Rendahnya kepercayaan diri pada remaja disebabkan oleh beberapa
faktor. Santrock (dalam Ifdil, dkk., 2017 : 108) menjelaskan salah satu faktor
yang memengaruhi kepercayaan diri adalah penampilan fisik. Perubahan fisik
menimbulkan dampak psikologis yang tidak diinginkan. Ramadhani dan
Putrianti (2014 : 23) menyatakan perkembangan fisik merupakan suatu hal
yang dianggap penting bagi remaja. Penampilan diri yang tidak sesuai dengan
yang diinginkan biasanya menjadi hambatan dalam memperluas ruang gerak
pergaulan, sehingga hal tersebut menjadi sumber kesulitan.
Mikessel dan Foster (dalam Wirantha dan Supriyadi, 2015 : 40)
menyatakan bahwa kepercayaan diri berkaitan erat dengan daya tarik fisik
sehingga individu akan melakukan berbagai usaha agar tampil menarik, sehat,
dan bugar sehingga timbul rasa percaya diri dalam beraktivitas. Remaja yang
36
menilai tubuh dan penampilannya secara negatif tentu tidak akan merasa
nyaman dan tidak percaya diri selama berinteraksi dengan orang lain.
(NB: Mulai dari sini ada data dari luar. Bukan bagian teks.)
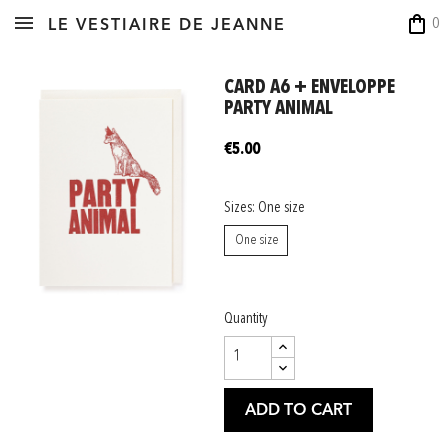
shopping_bag
0
LE VESTIAIRE DE JEANNE
CARD A6 + ENVELOPPE
PARTY ANIMAL
€5.00
Sizes: One size
One size
Quantity
ADD TO CART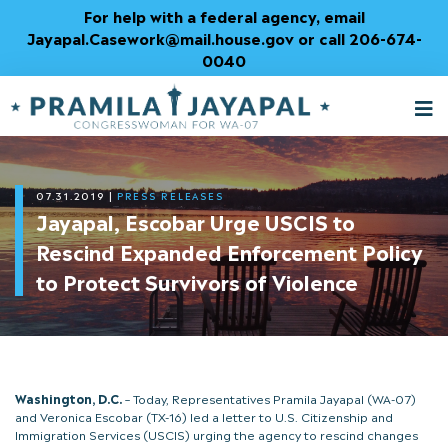
Skip
For help with a federal agency, email
to
Jayapal.Casework@mail.house.gov or call 206-674-
Content
0040
M
T
07.31.2019
|
PRESS RELEASES
Jayapal, Escobar Urge USCIS to
Rescind Expanded Enforcement Policy
to Protect Survivors of Violence
Washington, D.C.
– Today, Representatives Pramila Jayapal (WA-07)
and Veronica Escobar (TX-16) led a letter to U.S. Citizenship and
Immigration Services (USCIS) urging the agency to rescind changes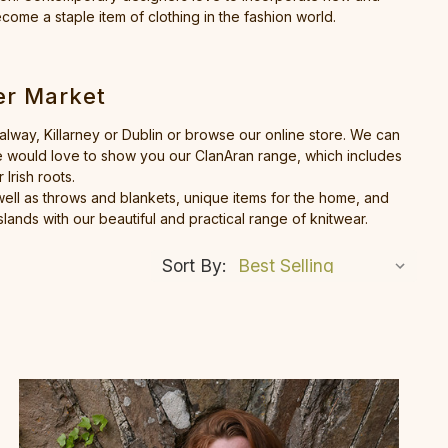
ecome a staple item of clothing in the fashion world.
er Market
Galway, Killarney or Dublin or browse our online store. We can
 We would love to show you our ClanAran range, which includes
Irish roots.
ell as throws and blankets, unique items for the home, and
lands with our beautiful and practical range of knitwear.
Sort By: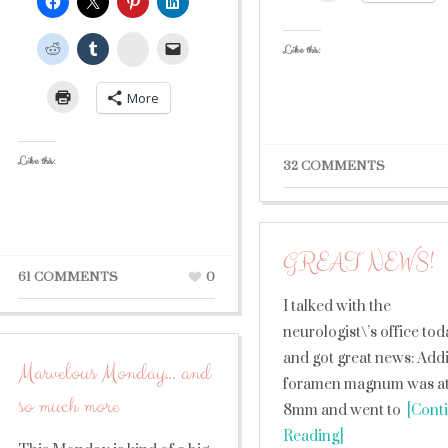
StumbleUpon
Like this:
More
Like this:
32 COMMENTS
GREAT NEWS!
61 COMMENTS
0
I talked with the
neurologist\’s office to
and got great news: Addi
Marvelous Monday… and
foramen magnum was a
so much more
8mm and went to
[Cont
Reading]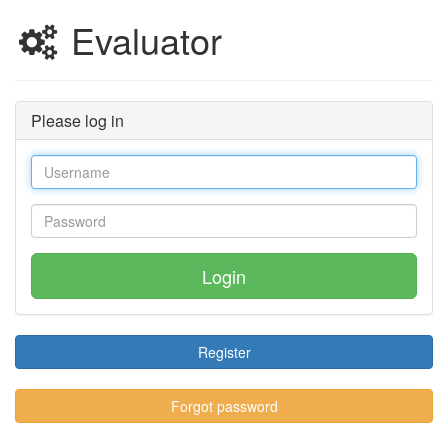
Evaluator
Please log in
Login
Register
Forgot password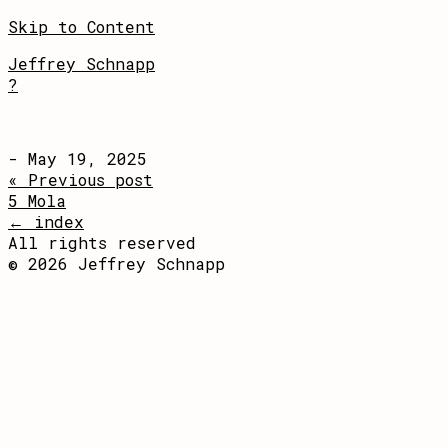
Skip to Content
Jeffrey Schnapp
?
- May 19, 2025
« Previous post
5 Mola
← index
All rights reserved
© 2026 Jeffrey Schnapp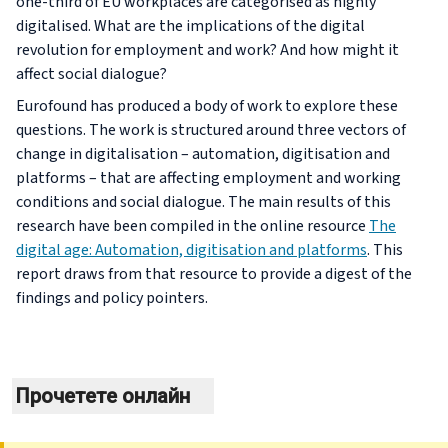
one-third of EU workplaces are categorised as highly
digitalised. What are the implications of the digital
revolution for employment and work? And how might it
affect social dialogue?
Eurofound has produced a body of work to explore these
questions. The work is structured around three vectors of
change in digitalisation – automation, digitisation and
platforms – that are affecting employment and working
conditions and social dialogue. The main results of this
research have been compiled in the online resource
The
digital age: Automation, digitisation and platforms
. This
report draws from that resource to provide a digest of the
findings and policy pointers.
Прочетете онлайн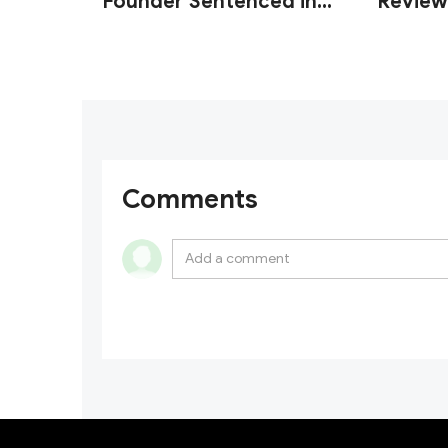
Founder Sentenced in
Review
U.S. Wash Trading Fraud
Custod
Case
Operati
Comments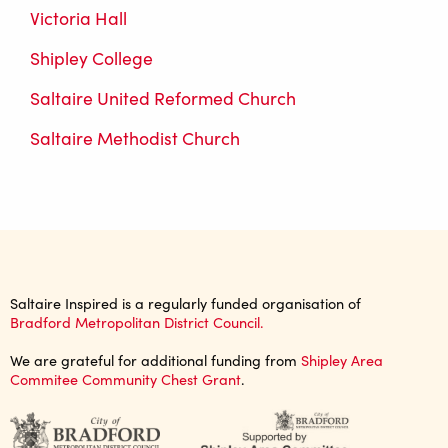
Victoria Hall
Shipley College
Saltaire United Reformed Church
Saltaire Methodist Church
Saltaire Inspired is a regularly funded organisation of
Bradford Metropolitan District Council.
We are grateful for additional funding from
Shipley Area
Commitee Community Chest Grant
.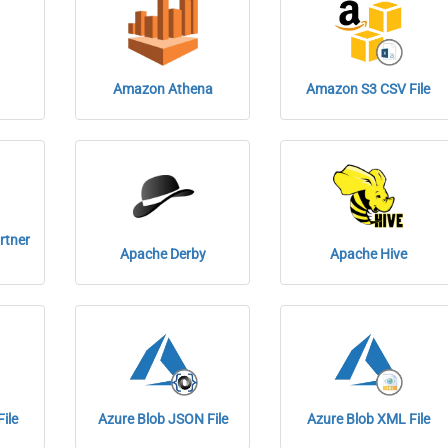
Amazon Athena
Amazon S3 CSV File
rtner
Apache Derby
Apache Hive
ile
Azure Blob JSON File
Azure Blob XML File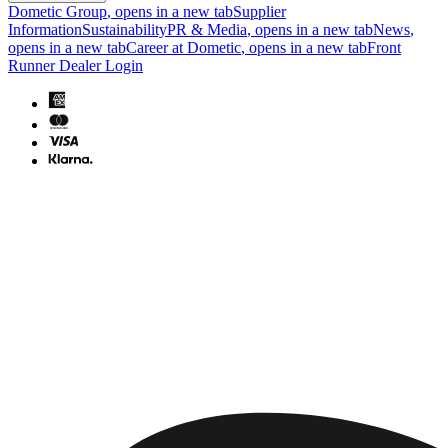
Dometic Group
, opens in a new tab
Supplier
Information
Sustainability
PR & Media
, opens in a new tab
News
,
opens in a new tab
Career at Dometic
, opens in a new tab
Front
Runner Dealer Login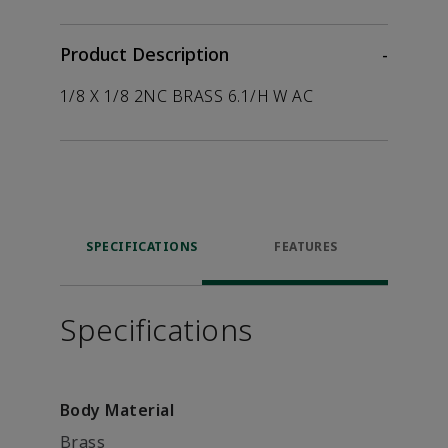
Product Description
-
1/8 X 1/8 2NC BRASS 6.1/H W AC
SPECIFICATIONS
FEATURES
Specifications
Body Material
Brass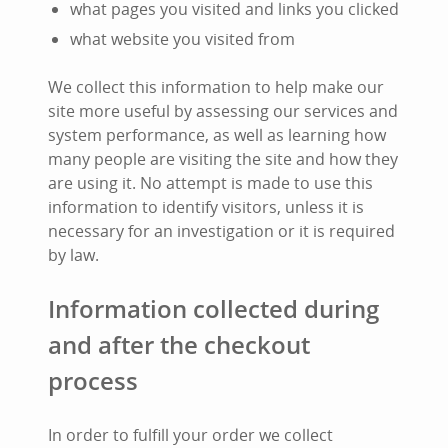
what pages you visited and links you clicked
what website you visited from
We collect this information to help make our
site more useful by assessing our services and
system performance, as well as learning how
many people are visiting the site and how they
are using it. No attempt is made to use this
information to identify visitors, unless it is
necessary for an investigation or it is required
by law.
Information collected during
and after the checkout
process
In order to fulfill your order we collect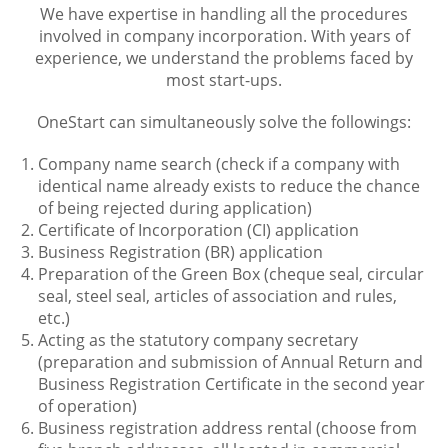
We have expertise in handling all the procedures
involved in company incorporation. With years of
experience, we understand the problems faced by
most start-ups.
OneStart can simultaneously solve the followings:
Company name search (check if a company with
identical name already exists to reduce the chance
of being rejected during application)
Certificate of Incorporation (CI) application
Business Registration (BR) application
Preparation of the Green Box (cheque seal, circular
seal, steel seal, articles of association and rules,
etc.)
Acting as the statutory company secretary
(preparation and submission of Annual Return and
Business Registration Certificate in the second year
of operation)
Business registration address rental (choose from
Amin, Bidjuni, dan Kallo (2016 : 4) Ketidakmampuan fisik dapat
menyebabkan rasa rendah diri. Obesitas merupakan salah satu kondisi fisik
yang dapat memengaruhi harga diri dan rasa percaya diri seseorang. Menurut
Sumanto ( 2009 : 13) kadar lemak yang terlalu tinggi dalam darah tentu dapat
menyebabkan kegemukan. Seseorang yang mengalami kegemukan secara
umum akan menghadapi dua macam risiko, yakni risiko psikososial dan
medis. Pada risiko psikososial, orang yang mengalai kegemukan akan
menghadapi hambatan-hambatan fisik, sosial, dan psikologi. Orang yang
kegemukan akan mengalami banyak kesulitan dalam melakukan aktivitas
fisik sehingga mengurangi kesempatan utuk mengikuti berbagai kegiatan,
misalnya bersosialisasi dengan lingkungan sekitar. Orang yang kegemukan
biasanya juga mengalamai tekanan psikis karena merasa minder atau rendah
diri dengan bentuk tubuhnya yang kurang bagus.
D. Hipotesis
Ada perbedaan tingkat kepercayaan diri remaja yang mengalami
obesitas dan tidak mengalami obesitas. Kepercayaan diri pada remaja yang
tidak mengalami obesitas lebih tinggi daripada yang mengalami obesitas.